Bisher wurde dies halt üblich mit einer kleinen Steuerung mit Display und Verstärker von Elmo aufgebaut. Nun soll es halt am besten, wie beschrieben etwas kompaktes und kostengünstiges sein.

Hat da wer eine Idee oder Hinweis zu Lieferanten usw.?


----------



## Knaller (28 Juni 2011)

*Kompakte Achse*

Bosch Rexroth  Indradrive


----------



## rostiger Nagel (28 Juni 2011)

SEW, da gibt es zwei möglichkeiten einmal über das IPOS Programm
selber etwas zu schreiben oder die Movi PLC.
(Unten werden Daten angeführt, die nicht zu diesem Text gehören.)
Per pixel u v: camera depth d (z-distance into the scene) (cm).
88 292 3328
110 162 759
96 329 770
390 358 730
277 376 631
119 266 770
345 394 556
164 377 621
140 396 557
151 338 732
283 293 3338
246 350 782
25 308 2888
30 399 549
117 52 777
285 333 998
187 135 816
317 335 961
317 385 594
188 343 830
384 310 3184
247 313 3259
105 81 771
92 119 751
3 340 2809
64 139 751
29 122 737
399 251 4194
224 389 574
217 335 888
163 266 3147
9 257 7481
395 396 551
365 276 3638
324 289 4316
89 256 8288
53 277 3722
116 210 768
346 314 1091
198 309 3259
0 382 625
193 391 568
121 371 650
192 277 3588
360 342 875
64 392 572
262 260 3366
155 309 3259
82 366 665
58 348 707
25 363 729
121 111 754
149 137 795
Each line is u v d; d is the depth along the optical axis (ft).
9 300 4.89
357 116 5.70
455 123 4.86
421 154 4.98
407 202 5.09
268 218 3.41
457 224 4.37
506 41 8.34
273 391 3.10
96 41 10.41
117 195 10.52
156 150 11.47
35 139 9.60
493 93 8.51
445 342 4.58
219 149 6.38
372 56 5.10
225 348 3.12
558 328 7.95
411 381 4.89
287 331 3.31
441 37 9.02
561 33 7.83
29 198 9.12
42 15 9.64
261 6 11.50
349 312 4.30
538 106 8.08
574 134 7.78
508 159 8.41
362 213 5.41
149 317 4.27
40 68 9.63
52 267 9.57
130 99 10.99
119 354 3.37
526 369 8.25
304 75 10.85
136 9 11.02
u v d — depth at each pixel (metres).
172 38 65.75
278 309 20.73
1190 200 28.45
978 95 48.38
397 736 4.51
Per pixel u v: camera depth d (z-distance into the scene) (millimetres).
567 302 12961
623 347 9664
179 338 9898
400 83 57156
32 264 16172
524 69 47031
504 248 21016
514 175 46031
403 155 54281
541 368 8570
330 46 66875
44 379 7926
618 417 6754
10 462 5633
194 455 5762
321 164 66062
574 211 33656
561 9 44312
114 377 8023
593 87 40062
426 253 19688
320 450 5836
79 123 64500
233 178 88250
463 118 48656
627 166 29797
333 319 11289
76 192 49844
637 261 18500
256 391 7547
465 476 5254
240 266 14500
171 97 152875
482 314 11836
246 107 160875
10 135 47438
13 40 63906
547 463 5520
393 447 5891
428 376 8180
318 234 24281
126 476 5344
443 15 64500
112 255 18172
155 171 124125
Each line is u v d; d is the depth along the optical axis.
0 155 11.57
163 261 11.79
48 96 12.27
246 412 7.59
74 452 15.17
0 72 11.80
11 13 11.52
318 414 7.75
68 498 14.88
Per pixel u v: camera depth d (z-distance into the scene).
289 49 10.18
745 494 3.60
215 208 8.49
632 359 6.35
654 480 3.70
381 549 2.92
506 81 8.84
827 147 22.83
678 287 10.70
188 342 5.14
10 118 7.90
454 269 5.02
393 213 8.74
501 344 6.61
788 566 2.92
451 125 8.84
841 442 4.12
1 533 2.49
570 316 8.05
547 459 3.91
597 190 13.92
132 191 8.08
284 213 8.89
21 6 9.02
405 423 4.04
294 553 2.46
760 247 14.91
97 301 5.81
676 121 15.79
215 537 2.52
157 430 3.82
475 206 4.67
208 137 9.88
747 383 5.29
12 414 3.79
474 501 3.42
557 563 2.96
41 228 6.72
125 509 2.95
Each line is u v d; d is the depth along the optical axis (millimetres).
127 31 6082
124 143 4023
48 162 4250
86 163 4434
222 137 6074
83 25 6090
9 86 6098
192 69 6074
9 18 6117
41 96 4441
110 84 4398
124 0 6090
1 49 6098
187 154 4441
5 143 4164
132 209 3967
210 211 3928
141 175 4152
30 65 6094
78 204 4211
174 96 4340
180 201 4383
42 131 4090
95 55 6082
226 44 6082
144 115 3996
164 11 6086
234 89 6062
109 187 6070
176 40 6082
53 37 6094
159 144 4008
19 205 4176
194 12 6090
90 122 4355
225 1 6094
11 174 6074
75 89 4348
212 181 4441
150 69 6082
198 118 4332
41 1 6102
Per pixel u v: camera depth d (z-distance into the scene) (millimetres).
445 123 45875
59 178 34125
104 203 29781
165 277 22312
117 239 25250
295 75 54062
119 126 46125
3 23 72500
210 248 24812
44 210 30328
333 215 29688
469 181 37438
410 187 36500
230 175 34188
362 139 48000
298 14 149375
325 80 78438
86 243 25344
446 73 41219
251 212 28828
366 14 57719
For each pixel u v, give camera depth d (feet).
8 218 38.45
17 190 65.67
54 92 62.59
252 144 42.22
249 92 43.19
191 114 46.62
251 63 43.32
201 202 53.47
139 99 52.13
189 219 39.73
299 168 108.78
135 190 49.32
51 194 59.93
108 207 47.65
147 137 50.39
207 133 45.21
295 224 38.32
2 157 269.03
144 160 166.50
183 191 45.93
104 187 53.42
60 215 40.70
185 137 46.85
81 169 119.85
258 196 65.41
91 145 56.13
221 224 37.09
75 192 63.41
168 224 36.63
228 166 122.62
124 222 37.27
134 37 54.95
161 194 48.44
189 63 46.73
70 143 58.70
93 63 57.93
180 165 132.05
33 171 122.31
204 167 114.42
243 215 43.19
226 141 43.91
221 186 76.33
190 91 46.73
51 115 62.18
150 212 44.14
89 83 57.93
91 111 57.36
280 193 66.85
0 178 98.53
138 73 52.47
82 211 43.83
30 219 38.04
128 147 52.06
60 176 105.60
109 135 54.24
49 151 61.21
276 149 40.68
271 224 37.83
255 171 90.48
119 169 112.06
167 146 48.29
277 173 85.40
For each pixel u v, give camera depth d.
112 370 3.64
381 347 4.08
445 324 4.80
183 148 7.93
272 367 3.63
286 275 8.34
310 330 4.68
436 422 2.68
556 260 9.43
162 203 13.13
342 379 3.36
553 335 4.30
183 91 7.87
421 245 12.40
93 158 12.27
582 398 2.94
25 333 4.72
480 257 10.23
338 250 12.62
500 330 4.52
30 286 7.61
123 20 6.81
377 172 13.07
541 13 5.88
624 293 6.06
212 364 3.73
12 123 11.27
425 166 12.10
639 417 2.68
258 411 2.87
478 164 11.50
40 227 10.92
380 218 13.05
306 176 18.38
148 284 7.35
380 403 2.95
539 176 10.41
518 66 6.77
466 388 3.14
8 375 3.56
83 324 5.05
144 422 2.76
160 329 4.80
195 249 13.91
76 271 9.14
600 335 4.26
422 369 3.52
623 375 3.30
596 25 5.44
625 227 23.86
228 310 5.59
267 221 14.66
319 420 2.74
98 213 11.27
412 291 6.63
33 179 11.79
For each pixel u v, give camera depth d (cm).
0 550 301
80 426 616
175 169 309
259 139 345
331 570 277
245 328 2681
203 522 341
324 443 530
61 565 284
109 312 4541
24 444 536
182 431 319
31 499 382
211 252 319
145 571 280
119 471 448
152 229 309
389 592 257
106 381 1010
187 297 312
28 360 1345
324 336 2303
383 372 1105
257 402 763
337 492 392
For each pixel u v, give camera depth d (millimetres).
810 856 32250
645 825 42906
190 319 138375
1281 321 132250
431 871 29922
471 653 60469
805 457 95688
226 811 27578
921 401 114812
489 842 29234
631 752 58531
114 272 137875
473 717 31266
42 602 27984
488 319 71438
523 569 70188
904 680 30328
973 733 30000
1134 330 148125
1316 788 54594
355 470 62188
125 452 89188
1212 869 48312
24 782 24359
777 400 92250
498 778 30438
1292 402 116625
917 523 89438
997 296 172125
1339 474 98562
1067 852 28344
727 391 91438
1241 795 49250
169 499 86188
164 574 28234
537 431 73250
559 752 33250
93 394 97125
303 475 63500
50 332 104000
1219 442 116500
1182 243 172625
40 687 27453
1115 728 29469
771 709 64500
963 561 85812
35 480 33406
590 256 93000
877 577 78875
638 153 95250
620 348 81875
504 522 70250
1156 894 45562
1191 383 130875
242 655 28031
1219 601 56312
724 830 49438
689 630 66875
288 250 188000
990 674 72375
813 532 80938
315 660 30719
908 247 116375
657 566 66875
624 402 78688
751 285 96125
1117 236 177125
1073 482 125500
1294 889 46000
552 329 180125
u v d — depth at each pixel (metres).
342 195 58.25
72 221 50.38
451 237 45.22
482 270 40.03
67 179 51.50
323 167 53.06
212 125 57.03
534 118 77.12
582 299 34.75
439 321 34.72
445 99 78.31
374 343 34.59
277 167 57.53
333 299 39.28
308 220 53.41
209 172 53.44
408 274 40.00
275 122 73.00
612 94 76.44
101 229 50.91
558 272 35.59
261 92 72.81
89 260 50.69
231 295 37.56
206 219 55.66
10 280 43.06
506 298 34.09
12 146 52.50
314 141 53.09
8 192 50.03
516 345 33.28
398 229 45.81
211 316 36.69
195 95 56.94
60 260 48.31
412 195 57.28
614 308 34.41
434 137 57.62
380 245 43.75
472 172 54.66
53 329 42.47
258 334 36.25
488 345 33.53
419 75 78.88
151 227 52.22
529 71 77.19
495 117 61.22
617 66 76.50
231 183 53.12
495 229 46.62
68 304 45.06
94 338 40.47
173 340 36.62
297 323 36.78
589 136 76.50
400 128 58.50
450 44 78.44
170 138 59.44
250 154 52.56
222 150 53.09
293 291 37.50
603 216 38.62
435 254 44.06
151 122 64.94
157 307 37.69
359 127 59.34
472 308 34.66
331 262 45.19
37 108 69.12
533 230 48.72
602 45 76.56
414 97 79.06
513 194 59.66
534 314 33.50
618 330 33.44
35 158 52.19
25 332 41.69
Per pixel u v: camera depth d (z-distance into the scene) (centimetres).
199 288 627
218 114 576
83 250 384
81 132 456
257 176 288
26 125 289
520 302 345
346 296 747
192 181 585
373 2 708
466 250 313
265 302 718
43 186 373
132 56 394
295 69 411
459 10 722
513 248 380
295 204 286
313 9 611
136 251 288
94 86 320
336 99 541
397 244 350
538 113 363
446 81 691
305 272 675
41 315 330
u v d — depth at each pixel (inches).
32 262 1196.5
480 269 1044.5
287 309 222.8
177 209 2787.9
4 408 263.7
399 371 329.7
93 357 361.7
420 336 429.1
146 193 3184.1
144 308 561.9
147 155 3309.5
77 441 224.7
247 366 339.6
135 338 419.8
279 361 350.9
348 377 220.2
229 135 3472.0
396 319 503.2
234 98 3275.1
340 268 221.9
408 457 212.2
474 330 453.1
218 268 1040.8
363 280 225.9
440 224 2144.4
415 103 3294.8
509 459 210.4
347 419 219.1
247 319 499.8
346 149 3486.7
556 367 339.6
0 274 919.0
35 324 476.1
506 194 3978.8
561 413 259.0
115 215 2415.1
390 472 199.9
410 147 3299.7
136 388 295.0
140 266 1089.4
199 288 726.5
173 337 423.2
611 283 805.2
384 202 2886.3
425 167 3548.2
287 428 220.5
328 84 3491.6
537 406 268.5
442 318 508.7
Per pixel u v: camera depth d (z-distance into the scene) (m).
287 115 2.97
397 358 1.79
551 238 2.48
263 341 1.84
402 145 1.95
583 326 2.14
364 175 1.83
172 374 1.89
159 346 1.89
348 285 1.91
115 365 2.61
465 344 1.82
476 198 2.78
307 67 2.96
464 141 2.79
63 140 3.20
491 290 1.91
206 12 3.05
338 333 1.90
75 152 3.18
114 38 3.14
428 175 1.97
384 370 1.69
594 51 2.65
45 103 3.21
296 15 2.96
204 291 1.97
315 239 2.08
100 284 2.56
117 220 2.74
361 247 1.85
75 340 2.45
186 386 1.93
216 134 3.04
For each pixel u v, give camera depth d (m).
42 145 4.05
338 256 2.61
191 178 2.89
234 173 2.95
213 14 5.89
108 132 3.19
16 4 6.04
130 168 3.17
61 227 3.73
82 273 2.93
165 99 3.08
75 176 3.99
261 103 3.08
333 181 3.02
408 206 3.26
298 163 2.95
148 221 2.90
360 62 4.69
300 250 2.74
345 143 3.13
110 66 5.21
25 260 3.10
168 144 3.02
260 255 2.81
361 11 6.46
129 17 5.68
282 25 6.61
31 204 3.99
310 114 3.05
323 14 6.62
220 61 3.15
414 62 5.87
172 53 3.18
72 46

Alternativ, wenn nur Positionen angefahren werden sollen und es reicht
diese über Binäreingänge aufzurufen, hätte ich noch ELAU die haben da
so einen kleinen Dezentralen Servo, das ist dann sehr schlank.


----------



## Boxy (28 Juni 2011)

Knaller schrieb:


> Bosch Rexroth  Indradrive



Danke, aber *Sollte günstig und kompakt sein.*
Und es sollte alles in einem integriert haben. Also im Prinzip wie früher ne Schrittmotorensteuerung ala LogiPos oder so.
Also die gesamte Steuerung mit Verstärker usw. sollte in ein (kleines) Tischgehäuse passen  



@Helmut_von_der_Reparatur
thx, hättes du mir bzgl. ELAU mehr Infos?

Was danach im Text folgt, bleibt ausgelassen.